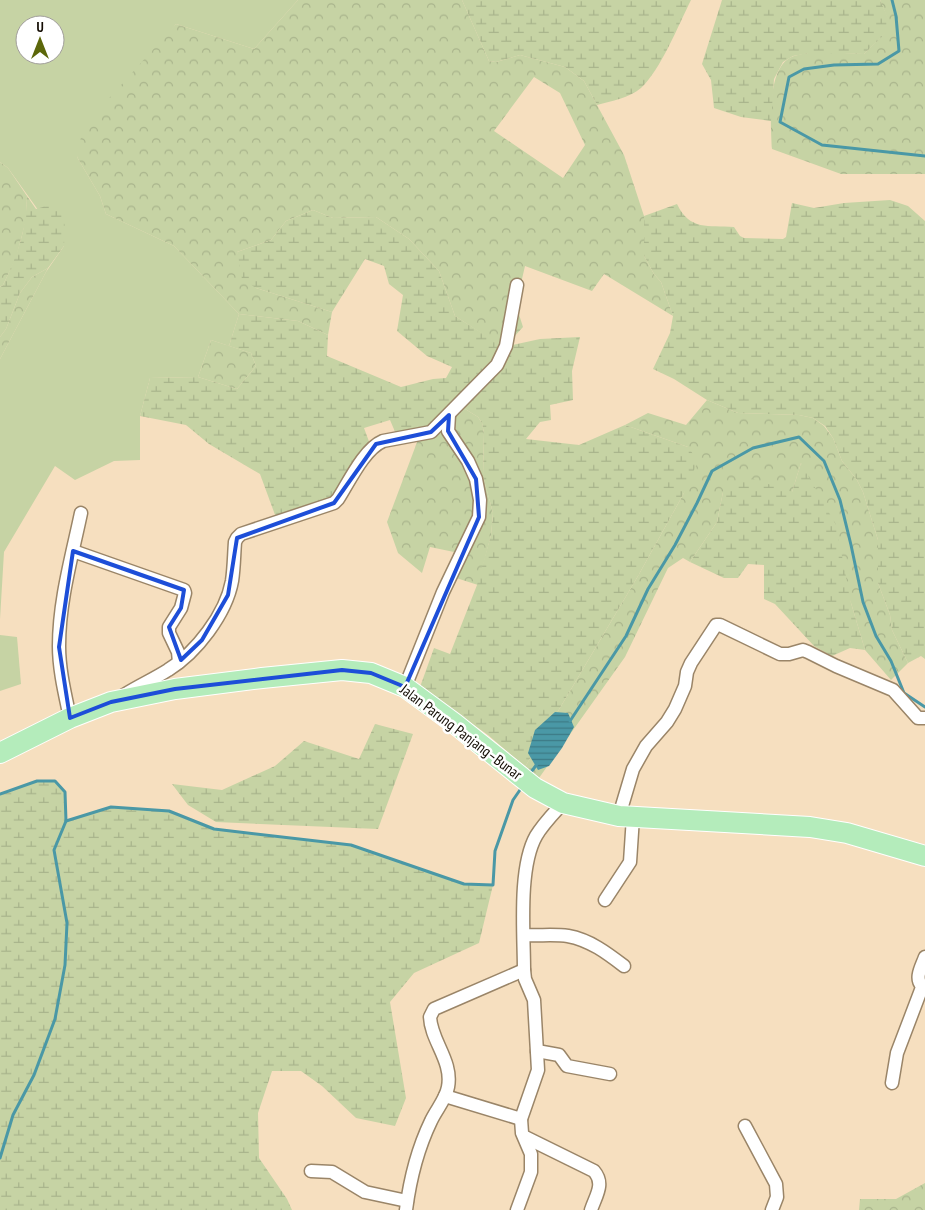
<svg xmlns="http://www.w3.org/2000/svg" width="925" height="1210" font-family="'PT Sans Narrow',sans-serif">
<defs>
<pattern id="forest-crowns" width="20" height="18" patternUnits="userSpaceOnUse" patternTransform="scale(1.25)"><rect width="20" height="18" fill="#c6d3a4"/><path d="M2 6a3 3 0 1 1 6 0M12 15a3 3 0 1 1 6 0" fill="none" stroke="#a9b48c"/></pattern>
<pattern id="wetland-marsh" width="20" height="14" patternUnits="userSpaceOnUse" patternTransform="scale(1.25)"><rect width="20" height="14" fill="#c6d3a4"/><path d="M1 5h8M5 5V1M11 12h8M15 12V8" fill="none" stroke="#a9b48c"/></pattern>
<pattern id="water-rules" width="6" height="5" patternUnits="userSpaceOnUse" patternTransform="scale(1.25)"><rect width="6" height="5" fill="#4a98a6"/><path d="M0 2.5h6" fill="none" stroke="#3c7a85"/></pattern>
</defs>
<rect width="100%" height="100%" fill="#f6dfbf"/>
<g fill="#c6d3a4" fill-rule="evenodd">
<path d="M 0,0 L 298,0 L 254,49 L 176,24 L 77,157 L 100,196 L 106,214 L 174,246 L 239,314 L 229,346 L 211,340 L 198,377 L 150,378 L 140,416 L 140,460 L 114,461 L 75,480 L 55,466 L 4,552 L 0,619 L 0,359 L 46,272 L 64,246 L 8,168 L 0,162 ZM 25,25 L 55,25 L 55,55 L 25,55 Z"/>
<polygon points="0,635 17,637 21,684 0,691"/>
</g>
<g fill="url(#forest-crowns)" fill-rule="evenodd">
<path d="M 298,0 L 462,0 L 489,61 L 496,62 L 520,55 L 565,67 L 584,81 L 624,155 L 644,216 L 644,256 L 654,274 L 661,282 L 673,316 L 604,274 L 592,291 L 525,266 L 516,305 L 523,327 L 504,348 L 455,316 L 439,271 L 409,239 L 376,217 L 333,218 L 313,210 L 286,221 L 271,240 L 237,252 L 256,288 L 332,312 L 328,335 L 298,321 L 239,314 L 174,246 L 106,214 L 100,196 L 77,157 L 83,127 L 176,24 L 254,49 ZM 534,77 L 560,93 L 585,145 L 563,178 L 494,131 Z"/>
<path d="M 880,0 L 925,0 L 925,174 L 841,174 L 772,149 C 771,124 766,65 794,56 C 816,49 842,54 864,54 L 891,27 Z"/>
<polygon points="0,162 8,168 27,196 26,220 16,258 3,285 0,287"/>
<polygon points="48,268 46,272 0,359 0,337 6,329 20,293 32,277"/>
<polygon points="211,340 251,353 256,366 237,389 198,377"/>
<polygon points="707,400 738,413 799,415 813,418 824,426 833,438 842,461 857,480 863,492 878,540 878,583 890,615 892,630 908,663 891,680 865,650 851,603 801,463 792,492 723,492 717,522 690,562 683,558 668,568 625,657 539,778 525,767 638,576 684,493 688,447 625,425 648,413 686,425"/>
<polygon points="462,407 478,417 482,423 484,433 483,476 493,513 491,535 478,585 447,575 454,552 430,547 422,573 398,553 387,522 419,437"/>
<polygon points="925,1183 925,1210 859,1210 860,1199 896,1199"/>
</g>
<g fill="url(#wetland-marsh)">
<path d="M 462,0 L 691,0 C 679,24 660,71 641,88 C 629,98 612,101 597,105 L 584,81 L 565,67 L 520,55 L 496,62 L 489,61 Z"/>
<polygon points="722,0 880,0 892,27 864,54 810,53 793,56 783,62 774,79 771,121 741,117 714,108 711,80 702,64"/>
<path d="M 27,196 L 36,209 L 53,204 L 65,218 L 64,246 L 48,268 L 32,277 L 20,293 L 6,329 L 0,337 L 0,287 L 3,285 C 18,254 26,231 27,196 Z"/>
<path d="M 890,200 L 908,206 L 925,221 L 925,659 L 921,656 L 908,663 L 892,630 L 890,615 L 878,583 L 878,540 L 863,492 L 857,480 L 842,461 L 833,438 L 825,426 L 813,418 L 799,415 L 738,413 L 707,400 L 674,379 L 653,369 L 670,333 L 673,316 L 661,282 L 654,274 L 644,256 L 644,216 L 677,204 C 690,231 708,225 734,227 L 740,236 L 744,238 L 783,239 L 786,237 L 792,203 L 814,208 L 844,203 Z"/>
<polygon points="313,210 333,218 376,217 409,239 439,271 455,316 504,347 540,339 580,337 572,371 573,400 550,405 551,420 540,422 526,439 579,445 625,425 688,447 698,461 684,493 638,576 525,767 488,735 420,687 434,648 450,654 477,585 491,535 493,513 483,476 484,433 482,423 478,417 462,407 438,433 399,441 390,420 364,428 374,455 340,501 278,523 260,474 209,444 186,425 140,416 150,378 198,377 237,389 256,366 251,353 229,346 239,314 298,321 328,335 327,356 401,387 433,379 446,378 452,367 427,356 397,331 403,295 389,284 384,266 365,259 332,312 256,288 242,279 237,252 271,240 286,221"/>
<polygon points="801,463 836,525 851,603 865,650 850,648 832,656 814,646 775,604 764,599 764,565 748,564 738,578 724,578 690,562 717,522 723,492 747,477 792,492"/>
<polygon points="375,724 413,734 378,829 216,822 188,805 172,784 222,790 275,766 304,741 359,759"/>
<polygon points="37,781 55,781 65,792 67,821 111,807 169,811 214,829 351,845 464,884 493,885 479,943 414,973 390,1002 406,1098 395,1126 356,1118 322,1086 301,1071 272,1071 258,1113 259,1158 287,1199 292,1210 0,1210 0,794"/>
</g>
<polygon fill="url(#water-rules)" points="555,712 568,713 574,727 562,748 549,766 538,770 528,753 535,730"/>
<g fill="none" stroke-linecap="round" stroke-linejoin="round">
<g stroke="#4a98a6" stroke-width="3">
<polyline points="892,0 896,16 899,51 878,64 834,65 804,69 789,77 780,122 822,145 925,156"/>
<polyline points="570,721 626,636 648,589 675,545 697,503 712,471 753,448 799,437 824,461 840,500 851,545 863,602 876,636 891,661 904,693 925,707"/>
<polyline points="529,775 537,764"/>
<polyline points="0,794 37,781 55,781 65,792 66,821 54,850 67,923 65,965 55,1019 34,1075 13,1115 0,1158"/>
<polyline points="66,821 111,807 169,811 214,829 351,845 464,884 493,885 495,851 513,800 522,787"/>
</g>
<g stroke="#9a8568" stroke-width="15">
<g id="minor">
<polyline points="73,551 184,590 185,593 181,608 169,627 169,633 178,652 179,662"/>
<polyline points="405,687 443,592 479,517 480,500 476,479 468,461 448,431 449,415"/>
<path d="M 124,695 C 138,686 154,679 168,670 C 196,653 226,614 232,581 C 234,568 234,555 235,542 L 237,538 L 241,534 L 334,503 L 338,499 C 349,482 364,449 383,441 L 431,432 L 497,365 L 506,346 L 517,285"/>
<path d="M 70,718 C 65,694 59,670 59,646 C 59,601 72,556 81,513"/>
<polyline points="619,816 633,769 646,746 667,722 675,709 685,686 687,672 691,663 716,625 720,625 780,654 789,654 803,650 808,652 836,666 893,690 918,718 925,718"/>
<polyline points="605,900 630,862 633,817"/>
<path d="M 524,935 C 538,936 554,934 568,936 C 590,940 607,953 624,966"/>
<polyline points="537,1051 559,1055 567,1066 610,1074"/>
<path d="M 892,1083 L 897,1053 L 921,990 L 922,986 C 914,978 922,966 925,957"/>
<polyline points="445,1096 521,1119"/>
<polyline points="745,1126 776,1184 777,1197 772,1210"/>
<path d="M 525,1137 L 594,1171 C 605,1184 596,1195 591,1210"/>
<polyline points="311,1171 332,1172 365,1192 407,1201"/>
<path d="M 406,1210 C 410,1179 417,1150 431,1121 C 436,1110 446,1099 448,1087 C 453,1061 431,1041 430,1017 L 434,1009 L 524,970"/>
<path d="M 517,1210 L 531,1172 L 531,1154 L 522,1133 L 521,1119 L 538,1070 L 534,1000 L 525,979 L 524,970 C 524,934 518,868 536,836 C 543,824 553,814 563,803"/>
</g>
</g>
<g stroke="#fff" stroke-width="22">
<polyline id="primary" points="0,753 70,718 111,702 175,689 262,678 342,670 371,673 405,687 454,723 535,788 563,803 619,816 810,827 847,833 925,856"/>
</g>
<use href="#minor" stroke="#fff" stroke-width="12"/>
<use href="#primary" stroke="#b4ecbb" stroke-width="20"/>
</g>
<path fill="none" stroke="#1d4ed8" stroke-width="4" stroke-linejoin="round" d="M 449,415 L 448,431 L 476,479 L 479,517 L 405,687 L 371,673 L 342,670 L 175,689 L 111,702 L 70,718 L 59,647 L 73,551 L 184,590 L 181,608 L 169,627 L 181,660 L 202,640 L 228,595 L 237,538 L 334,503 L 376,444 L 431,432 Z"/>
<g text-anchor="middle" stroke-width="5" stroke-linejoin="round" paint-order="stroke">
<g font-size="15" fill="#130c03" stroke="#fff">
<text transform="translate(461 732) rotate(37)" y="5">Jalan Parung Panjang–Bunar</text>
</g>
</g>
<g transform="translate(40 40)"><circle r="24" fill="#ffffff" stroke="#a19e9a"/>
<path d="M0-4L9 19L0 12L-9 19Z" fill="#5c670a"/>
<text y="-8" font-size="14" font-weight="bold" text-anchor="middle" fill="#130c03">U</text>
</g>
</svg>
┄┄┄┄┄┄┄┄┄┄
## The task
Find every line above that contains the word "crowns", and return each one.

## Problem solution
<pattern id="forest-crowns" width="20" height="18" patternUnits="userSpaceOnUse" patternTransform="scale(1.25)"><rect width="20" height="18" fill="#c6d3a4"/><path d="M2 6a3 3 0 1 1 6 0M12 15a3 3 0 1 1 6 0" fill="none" stroke="#a9b48c"/></pattern>
<g fill="url(#forest-crowns)" fill-rule="evenodd">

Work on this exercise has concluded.